Police are still looking for the shooter. We don't know his age but police said witnesses told them the shooter got into a shoving match with another teen and then pulled a gun out of his backpack.
Of course he did. In a society where gun possession is so valued and promoted even, what else do we expect a poor-decision-making teen to do to solve a conflict?
"We might think that a kid with a gun is irrational behavior, but in a lot of ways it is actually rational behavior," said Ken Novak, a professor of criminal justice and criminology at University of Missouri-Kansas City. In a culture where "there are so many guns out there, a kid knows they are at risk of becoming a victim of gun violence, so they carry a gun too." And so it goes.
In 2019, a teen involved in an altercation with some other teens shot and killed an innocent 25-year-old bystander at Kansas City's First Fridays, another popular family fun event. First Fridays, which until then had drawn thousands to downtown, still has not recovered.
And according to news reports, some who were at the Independence festival when Sunday's shooting occurred said they aren't so keen on coming back next year. The festival has been going on at the historic Independence Square every Labor Day weekend since 1940.
After this recent weekend shooting in the carnival section of this annual eastern Jackson County festival, Independence police are working on ways to try and make the festival safer next year by creating a single entrance area and possibly using metal detectors. That sure says family fun, doesn't it?
Clearly safety measures are necessary. But that can't be the only answer because, experts agree, there is no single path to changing the culture. And that's what's needed.
Too many of our youths have access to guns. We have to change the culture of guns - the idea that everyone has the right to have a gun at any time in any place - and the attitude that conflict is best solved with guns. "Kids grow up thinking they have the right to have a gun, and if you feel threatened you can shoot somebody," said Robyn Thomas, executive director for the Giffords Law Center to Prevent Gun Violence, a 501(c)(3) nonprofit and leader in the movement to end gun violence in America.
A problem of education, not a lack of policing
In Missouri and across the country, we have for decades tried treating youth gun violence as a crime problem. Millions spent every year on police budgets have not solved it.
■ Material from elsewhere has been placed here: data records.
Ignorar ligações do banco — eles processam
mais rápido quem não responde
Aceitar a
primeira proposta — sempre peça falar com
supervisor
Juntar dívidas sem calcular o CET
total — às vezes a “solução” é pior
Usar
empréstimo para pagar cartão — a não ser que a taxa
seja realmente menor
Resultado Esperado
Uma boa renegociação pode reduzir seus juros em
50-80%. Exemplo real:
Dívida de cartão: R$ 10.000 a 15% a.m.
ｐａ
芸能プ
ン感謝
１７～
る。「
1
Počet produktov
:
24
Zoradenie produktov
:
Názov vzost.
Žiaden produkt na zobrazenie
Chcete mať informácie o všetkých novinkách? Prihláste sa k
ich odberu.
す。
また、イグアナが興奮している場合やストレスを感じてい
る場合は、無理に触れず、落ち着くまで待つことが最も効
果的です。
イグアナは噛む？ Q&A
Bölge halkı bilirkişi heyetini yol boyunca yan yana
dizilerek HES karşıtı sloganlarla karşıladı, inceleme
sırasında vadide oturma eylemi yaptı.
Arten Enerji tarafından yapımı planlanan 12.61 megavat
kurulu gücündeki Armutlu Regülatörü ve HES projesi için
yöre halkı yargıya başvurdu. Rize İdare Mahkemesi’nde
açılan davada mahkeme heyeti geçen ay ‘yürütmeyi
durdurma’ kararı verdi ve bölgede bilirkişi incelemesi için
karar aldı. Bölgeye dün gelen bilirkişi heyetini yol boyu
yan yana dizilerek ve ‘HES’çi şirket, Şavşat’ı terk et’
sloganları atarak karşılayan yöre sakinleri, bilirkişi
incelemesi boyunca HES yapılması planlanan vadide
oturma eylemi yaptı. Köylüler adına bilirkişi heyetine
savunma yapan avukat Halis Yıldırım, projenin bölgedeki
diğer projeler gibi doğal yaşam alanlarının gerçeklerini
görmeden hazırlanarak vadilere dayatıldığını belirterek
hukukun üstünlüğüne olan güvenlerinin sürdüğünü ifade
Schools already have a lot on their plate, especially since 2020 with COVID-19, remote schooling and learning loss, but a heftier helping of conflict resolution and teaching deescalation would help.
"Using guns to settle disputes and arguments is normative around Kansas City, so we run the risk of viewing this violence as normal because it is what we have become accustomed to expect," Novak said.
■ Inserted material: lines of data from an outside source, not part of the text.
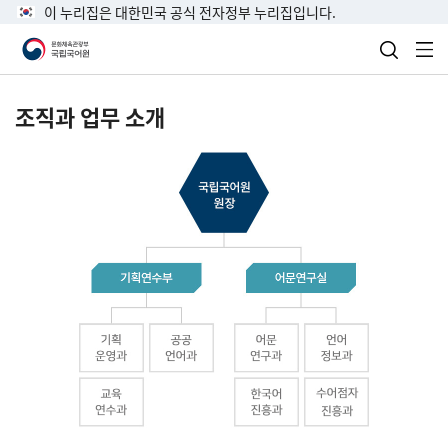
이 누리집은 대한민국 공식 전자정부 누리집입니다.
검색 열
전
조직과 업무 소개
국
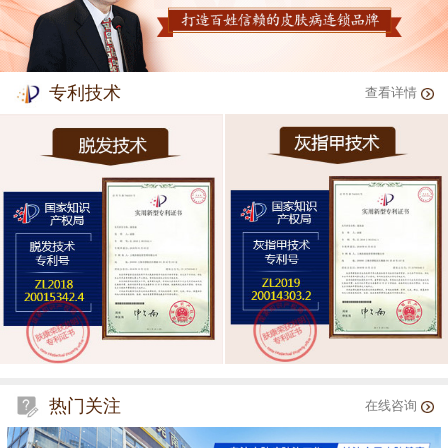
专利技术
查看详情
热门关注
在线咨询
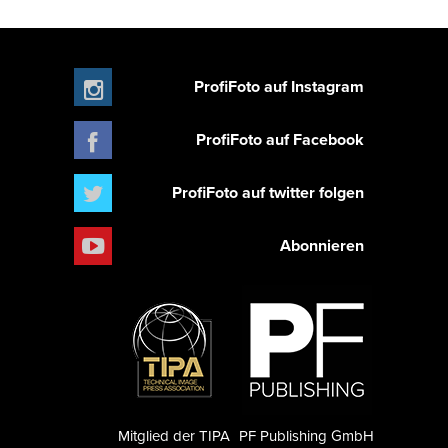
ProfiFoto auf Instagram
ProfiFoto auf Facebook
ProfiFoto auf twitter folgen
Abonnieren
Mitglied der TIPA
PF Publishing GmbH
It's an "urgent public health crisis" that Centers for Disease Control and Prevention Director Rochelle Walensky says she wants to tackle without alienating responsible gun owners.
Because it's true: Guns alone don't kill people; people use guns to kill people - an argument gun advocates are quick to make when challenged about the culture of gun violence in this country.
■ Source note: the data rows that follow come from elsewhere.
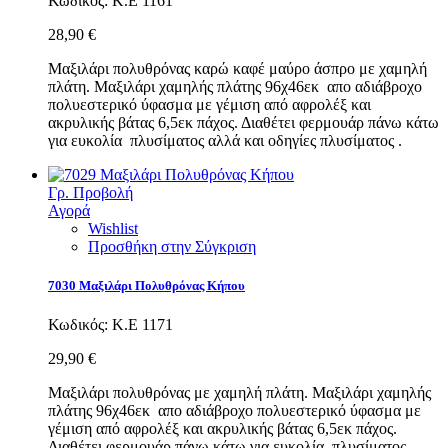
Κωδικός:
Κ.Ε 1161
28,90 €
Μαξιλάρι πολυθρόνας καρώ καφέ μαύρο άσπρο με χαμηλή
πλάτη. Μαξιλάρι χαμηλής πλάτης 96χ46εκ απο αδιάβροχο
πολυεστερικό ύφασμα με γέμιση από αφρολέξ και
ακρυλικής βάτας 6,5εκ πάχος. Διαθέτει φερμουάρ πάνω κάτω
για ευκολία πλυσίματος αλλά και οδηγίες πλυσίματος .
Γρ. Προβολή
Αγορά
Wishlist
Προσθήκη στην Σύγκριση
7030 Μαξιλάρι Πολυθρόνας Κήπου
Κωδικός:
Κ.Ε 1171
29,90 €
Μαξιλάρι πολυθρόνας με χαμηλή πλάτη. Μαξιλάρι χαμηλής
πλάτης 96χ46εκ απο αδιάβροχο πολυεστερικό ύφασμα με
γέμιση από αφρολέξ και ακρυλικής βάτας 6,5εκ πάχος.
Διαθέτει φερμουάρ πάνω κάτω για ευκολία πλυσίματος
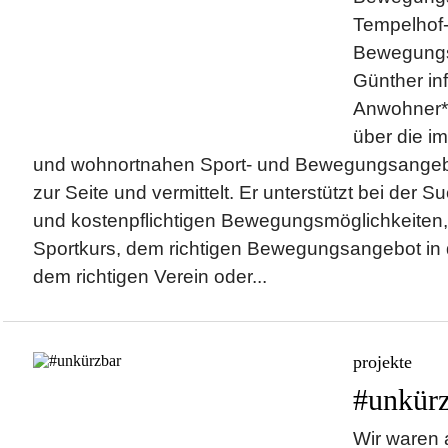
Tempelhof
Bewegungs
Günther inf
Anwohner
über die i
und wohnortnahen Sport- und Bewegungsangebo
zur Seite und vermittelt. Er unterstützt bei der
und kostenpflichtigen Bewegungsmöglichkeite
Sportkurs, dem richtigen Bewegungsangebot in
dem richtigen Verein oder...
projekte
#unkürz
Wir waren 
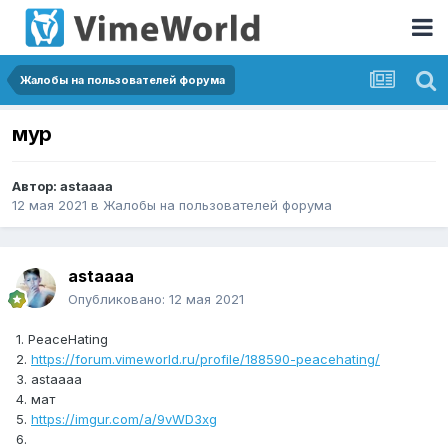
Жалобы на пользователей форума
мур
Автор:
astaaaa
12 мая 2021
в
Жалобы на пользователей форума
astaaaa
Опубликовано:
12 мая 2021
1. PeaceHating
2.
https://forum.vimeworld.ru/profile/188590-peacehating/
3. astaaaa
4. мат
5.
https://imgur.com/a/9vWD3xg
6.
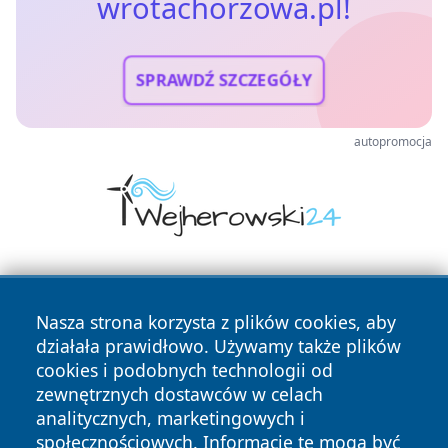
wrotachorzowa.pl!
SPRAWDŹ SZCZEGÓŁY
autopromocja
Nasza strona korzysta z plików cookies, aby
działała prawidłowo. Używamy także plików
cookies i podobnych technologii od
zewnętrznych dostawców w celach
Copyright © 2026 wrotachorzowa.pl Wszystkie prawa
analitycznych, marketingowych i
zastrzeżone.
społecznościowych. Informacje te mogą być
But there have to be rules, strict rules when guns are involved. And the lives of children, everywhere and particularly in Missouri, where kids die from gun violence at rates that are among the highest in the nation, according to the 501(c)(3) nonprofit Center for American Progress.
Stricter gun laws help. Looking at homicides, a Giffords Center analysis found that the states with the 10 highest rates, including Missouri and Kansas, had fewer restrictions.
If there are guns in a home where children live, the adult gun owner should be held responsible for negligent storage of guns where a child can gain access. Missouri does not have any child access prevention laws. It should. Kansas has no state statute specifically relating to gun access by children, but prohibits anyone leaving explosive or dangerous substances where a child can get at them.
Kansans and Missourians need to remember that the law isn't solely about how we punish. It's also about what we praise. It can provide a tool for discouraging bad actors, sure, but where that fails, there is still its power to train good citizens. Ones who don't shoot members of their community at a family event.